Why I ... ... want to edit Britain's best student newspaper

July 9, 1999

Far too many people think that student newspapers are substandard rags full of inaccurate stories and out-of-date gossip. As the editor of Liverpool's newest student publication I want to challenge that image.

To create Liverpool Student, four publications have been scrapped including the 63-year-old Liverpool Gazette and Sphinx magazine, which after 103 years of existence had become an integral part of Liverpool's Guild of Students. Shout magazine has also been swallowed up, even though it recently won a Guardian/NUS design award.

Years of planning by the student unions of Liverpool University, Liverpool Hope University College and Liverpool John Moores University have culminated in a blueprint for a superpaper. We plan to take on the current market leader in the world of student newspapers, Leeds Student, as well as compete with Manchester's Student Direct and the London Student - both city-wide publications with high print runs. We're hoping for a circulation of 12,000-15,000.

The merger will not only increase our advertising revenue, it will also reduce the competition for big stories between Liverpool's publications. There was always a lot of duplication of material - once, three student papers ran the same interview with Liverpool pop band Space in the same week.
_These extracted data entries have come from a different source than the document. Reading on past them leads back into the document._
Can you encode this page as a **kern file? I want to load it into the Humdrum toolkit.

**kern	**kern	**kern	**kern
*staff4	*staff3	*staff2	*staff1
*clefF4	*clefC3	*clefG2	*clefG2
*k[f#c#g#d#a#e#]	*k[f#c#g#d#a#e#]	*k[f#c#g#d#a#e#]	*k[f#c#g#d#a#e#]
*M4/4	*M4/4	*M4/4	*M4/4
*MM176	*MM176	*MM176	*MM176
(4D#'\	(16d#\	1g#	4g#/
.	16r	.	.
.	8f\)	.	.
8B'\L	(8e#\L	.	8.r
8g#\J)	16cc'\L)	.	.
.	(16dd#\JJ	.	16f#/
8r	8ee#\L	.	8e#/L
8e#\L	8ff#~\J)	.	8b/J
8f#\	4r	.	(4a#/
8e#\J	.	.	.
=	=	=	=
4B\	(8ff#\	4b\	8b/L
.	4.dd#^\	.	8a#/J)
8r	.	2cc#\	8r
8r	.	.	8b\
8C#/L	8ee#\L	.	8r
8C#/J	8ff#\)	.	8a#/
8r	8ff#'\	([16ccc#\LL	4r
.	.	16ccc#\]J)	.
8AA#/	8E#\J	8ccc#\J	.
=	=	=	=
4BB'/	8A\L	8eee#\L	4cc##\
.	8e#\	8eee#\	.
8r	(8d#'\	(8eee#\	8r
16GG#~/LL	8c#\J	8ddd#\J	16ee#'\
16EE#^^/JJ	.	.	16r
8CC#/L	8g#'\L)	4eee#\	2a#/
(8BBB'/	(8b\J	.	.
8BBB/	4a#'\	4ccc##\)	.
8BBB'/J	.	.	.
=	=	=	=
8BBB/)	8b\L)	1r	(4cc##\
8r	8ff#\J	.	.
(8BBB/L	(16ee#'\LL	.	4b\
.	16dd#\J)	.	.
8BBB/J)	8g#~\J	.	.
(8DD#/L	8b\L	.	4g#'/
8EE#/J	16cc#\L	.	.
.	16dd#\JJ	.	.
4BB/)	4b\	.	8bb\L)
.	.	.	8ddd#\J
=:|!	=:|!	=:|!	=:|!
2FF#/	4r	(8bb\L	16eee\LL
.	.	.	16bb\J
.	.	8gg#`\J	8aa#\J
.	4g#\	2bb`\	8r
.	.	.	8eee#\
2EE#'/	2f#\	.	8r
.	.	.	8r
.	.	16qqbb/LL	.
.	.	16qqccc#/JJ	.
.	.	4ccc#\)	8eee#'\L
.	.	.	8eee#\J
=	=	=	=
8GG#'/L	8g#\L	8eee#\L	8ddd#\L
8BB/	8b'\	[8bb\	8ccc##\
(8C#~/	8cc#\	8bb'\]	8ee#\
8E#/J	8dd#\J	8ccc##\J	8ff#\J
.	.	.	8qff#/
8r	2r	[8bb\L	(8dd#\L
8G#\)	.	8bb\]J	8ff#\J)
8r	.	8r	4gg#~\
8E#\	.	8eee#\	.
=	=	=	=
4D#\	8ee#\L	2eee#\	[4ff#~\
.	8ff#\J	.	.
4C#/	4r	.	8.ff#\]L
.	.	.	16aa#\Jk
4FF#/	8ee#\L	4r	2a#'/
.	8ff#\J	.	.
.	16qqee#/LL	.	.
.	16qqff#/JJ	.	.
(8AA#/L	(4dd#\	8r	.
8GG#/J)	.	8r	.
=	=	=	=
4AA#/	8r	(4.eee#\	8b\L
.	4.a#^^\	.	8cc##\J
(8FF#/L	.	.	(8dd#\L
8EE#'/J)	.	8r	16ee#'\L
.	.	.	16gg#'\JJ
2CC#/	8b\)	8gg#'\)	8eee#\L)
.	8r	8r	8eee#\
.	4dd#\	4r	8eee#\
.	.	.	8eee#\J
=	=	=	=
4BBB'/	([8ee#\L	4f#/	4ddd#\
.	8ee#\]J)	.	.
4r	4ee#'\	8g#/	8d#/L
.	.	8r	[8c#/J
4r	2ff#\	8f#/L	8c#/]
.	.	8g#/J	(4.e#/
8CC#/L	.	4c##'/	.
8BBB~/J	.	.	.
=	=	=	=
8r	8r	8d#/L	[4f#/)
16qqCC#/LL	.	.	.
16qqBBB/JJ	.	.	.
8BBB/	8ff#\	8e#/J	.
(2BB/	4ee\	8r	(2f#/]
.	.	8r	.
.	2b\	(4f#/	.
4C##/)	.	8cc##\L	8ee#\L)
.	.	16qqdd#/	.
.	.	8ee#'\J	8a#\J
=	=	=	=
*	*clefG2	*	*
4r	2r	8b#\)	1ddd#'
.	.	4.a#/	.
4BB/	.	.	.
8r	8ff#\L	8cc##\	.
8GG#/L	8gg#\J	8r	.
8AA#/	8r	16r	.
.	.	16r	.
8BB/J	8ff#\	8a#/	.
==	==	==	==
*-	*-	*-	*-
The paper will not be dominated by any one university. I graduated last year from Liverpool University, where I edited the

Liverpool Gazette, but there are satellite

editors at the other universities who will work alongside a full complement of section editors. Although that sounds like an awful lot of editors, we thought if we gave

everyone a title we would get more work

out of them. When the paper is up and

running, we hope to have between 50 and 100 writers.
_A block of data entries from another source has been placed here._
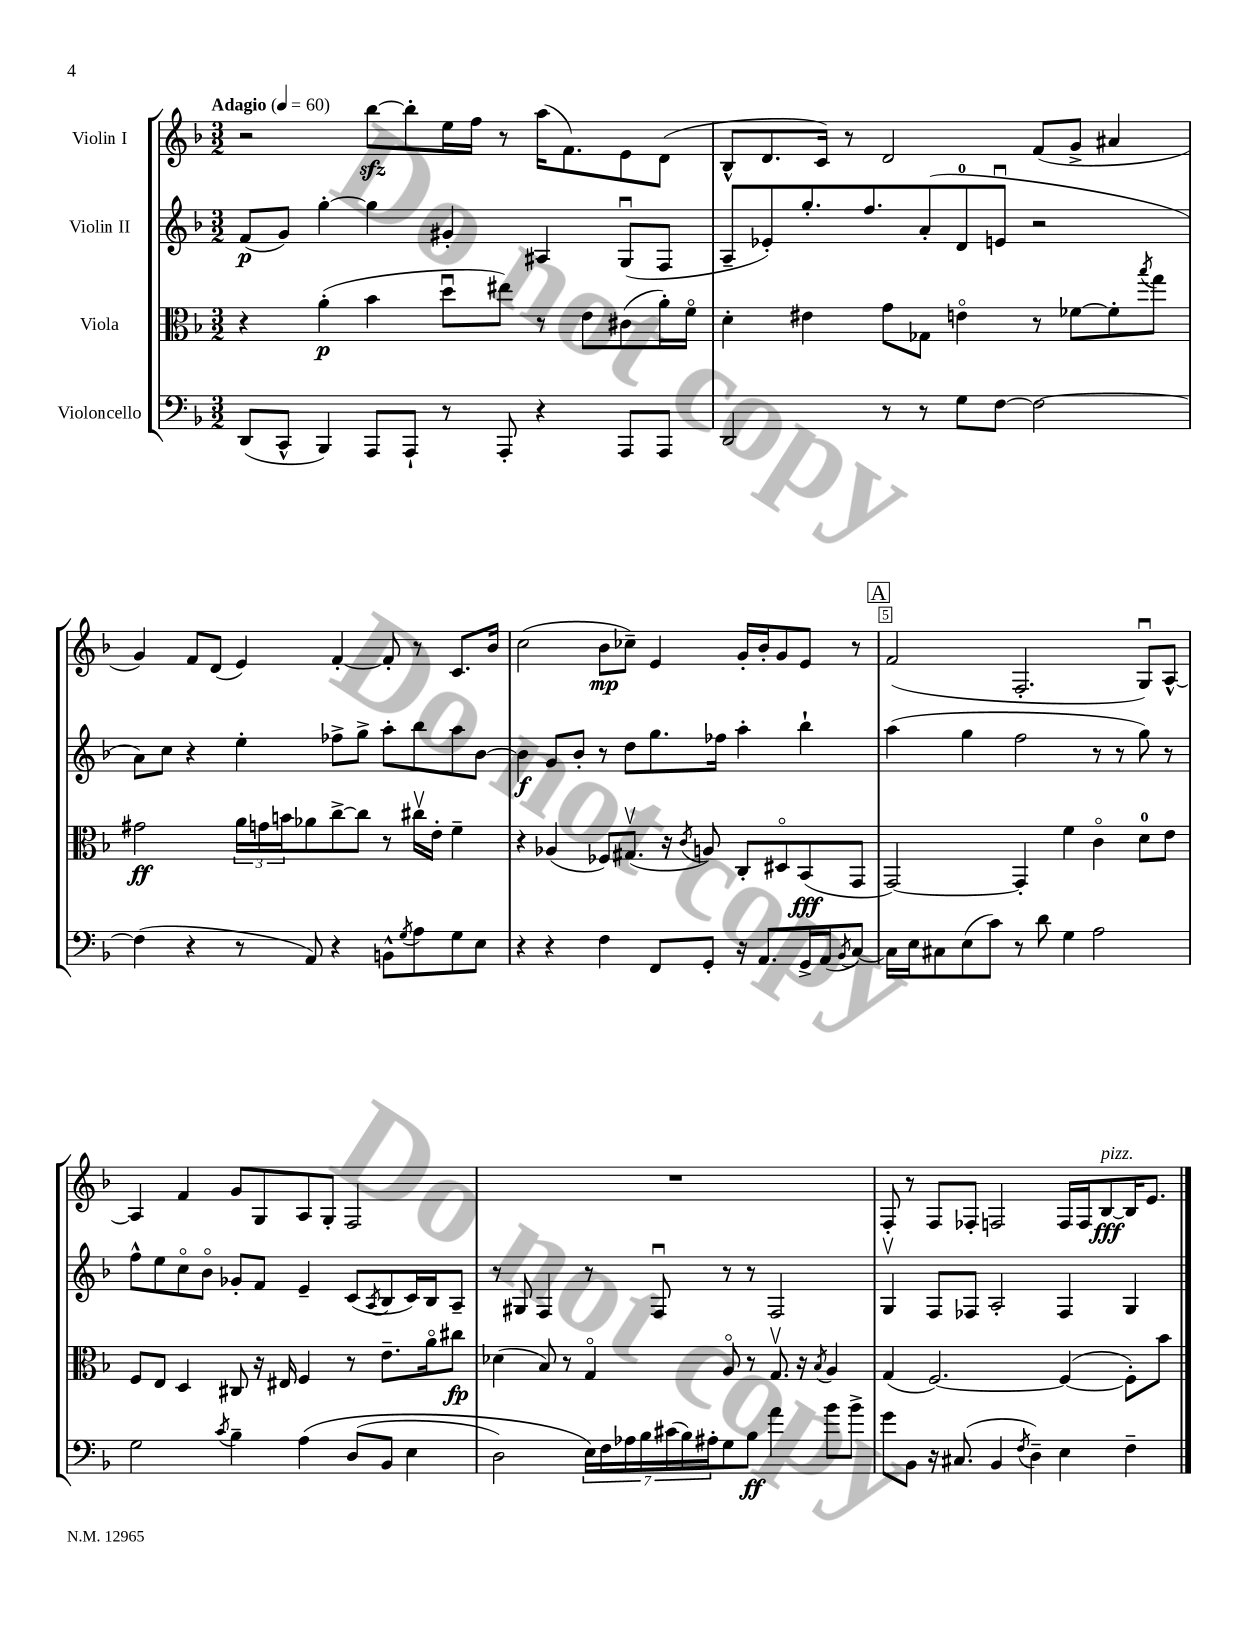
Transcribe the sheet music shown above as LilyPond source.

<<
\new StaffGroup <<
\new Staff = "s0" \with { instrumentName = "Violin I" } {
    \clef treble \key f \major \numericTimeSignature \time 3/2 \tempo "Adagio" 4 = 60
    r2 bes''8~\sfz bes''8-. e''16 f''16 r8 a''16( f'8.) e'8 d'8( |
    bes8-^ d'8. c'16) r8 d'2 f'8( g'8-> ais'4 |
    g'4) f'8 d'8( e'4) f'4~-. f'8-. r8 c'8. bes'16 |
    c''2( bes'8\mp ces''8--) e'4 g'16-. bes'16-. g'8 e'8 r8 |
    \mark \markup { \box "A" } f'2( f2.-. g8\downbow) a8~-^ |
    a4 f'4 g'8 g8 a8 g8-. f2 |
    R1. |
    f8-. r8 f8 fes8-. f2 f16 f16 bes8~\fff^\markup { \italic "pizz." } bes16 e'8. \bar "|." |
}
\new Staff = "s1" \with { instrumentName = "Violin II" } {
    \clef treble \key f \major \numericTimeSignature \time 3/2
    f'8\p( g'8) g''4~-. g''4 gis'4-. ais4 g8\downbow( f8 |
    a8-- ees'8-.) g''8.-. f''8. a'8-.( d'8-0 e'8\downbow r2 |
    a'8) c''8 r4 e''4-. fes''8-> g''8-> a''8-. bes''8 a''8 bes'8~ |
    bes'4\f g'8 bes'8-. r8 d''8 g''8. fes''16 a''4-. bes''4-! |
    \mark \markup { \box "A" } a''4( g''4 f''2 r8 r8 g''8) r8 |
    f''8-^ e''8 c''8\flageolet bes'8\flageolet ges'8-. f'8 e'4-- c'8( \acciaccatura { a8 } bes8 c'16) bes16 a8-- |
    r8 gis8 f4 r8 f8\downbow r8 r8 f2 |
    g4\upbow f8 fes8 a2-. fes4 g4 \bar "|." |
}
\new Staff = "s2" \with { instrumentName = "Viola" } {
    \clef alto \key f \major \numericTimeSignature \time 3/2
    r4 a'4-.\p( bes'4 d''8\downbow eis''8) r8 e'8 cis'8( a'16-.) f'16\flageolet |
    d'4-. eis'4 g'8 ges8 e'4\flageolet r8 fes'8~ fes'8-. \acciaccatura { bes''8 } g''8 |
    gis'2\ff \tuplet 3/2 { a'16 g'16 b'16 } aes'8 c''8~-> c''8 r8 cis''16\upbow e'16-. f'4-- |
    r4 aes4( fes8) gis8.\upbow( r16 \acciaccatura { c'8 } a8) c8-. dis8\flageolet bes,8\fff( g,8 |
    \mark \markup { \box "A" } g,2~) g,4-. f'4 c'4\flageolet d'8-0 e'8 |
    f8 e8 d4 cis8 r16 eis16 f4 r8 e'8.-- a'16\flageolet cis''8\fp |
    des'4( bes8) r8 g4\flageolet a8\flageolet r8 g8.\upbow r16 \acciaccatura { bes8 } a4 |
    g4( f2.~) f4~( f8-.) bes'8 \bar "|." |
}
\new Staff = "s3" \with { instrumentName = "Violoncello" } {
    \clef bass \key f \major \numericTimeSignature \time 3/2
    d,8( c,8-^ bes,,4) a,,8 a,,8-! r8 a,,8-. r4 a,,8 a,,8 |
    d,2 r8 r8 g8 f8~ f2~ |
    f4( r4 r8 a,8) r4 b,8-^ \acciaccatura { g8 } a8 g8 e8 |
    r4 r4 f4 f,8 g,8-. r16 a,8. g,16-> a,16( \acciaccatura { bes,8 } c8~) |
    \mark \markup { \box "A" } c16 e16 cis8 e8( c'8) r8 d'8 g4 a2 |
    g2 \acciaccatura { c'8 } bes4-- a4\( d8( bes,8 e4 |
    d2) \tuplet 7/4 { e16\) f16 aes16 bes16 cis'16( bes16) ais16-. } g8 bes8\ff a'4 bes'8 bes'8-> |
    g'8 bes,8 r16 cis8.( bes,4 \acciaccatura { f8 } d4--) e4 f4-- \bar "|." |
}
>>
>>
\layout { \context { \Score \override BarNumber.break-visibility = ##(#f #t #t) barNumberVisibility = #(every-nth-bar-number-visible 5) \override BarNumber.stencil = #(make-stencil-boxer 0.1 0.3 ly:text-interface::print) } }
We're going to start off quite small - 24 pages. By learning from the mistakes we have seen other student papers make, we hope that the newspaper will soon be self-

sufficient as well as award-winning.

With poor resources and no full-time

staff, student publications are often a

permanent struggle for everyone involved - I know from experience. But I am confident that in a few years the Liverpool Student will be the benchmark for success in student media.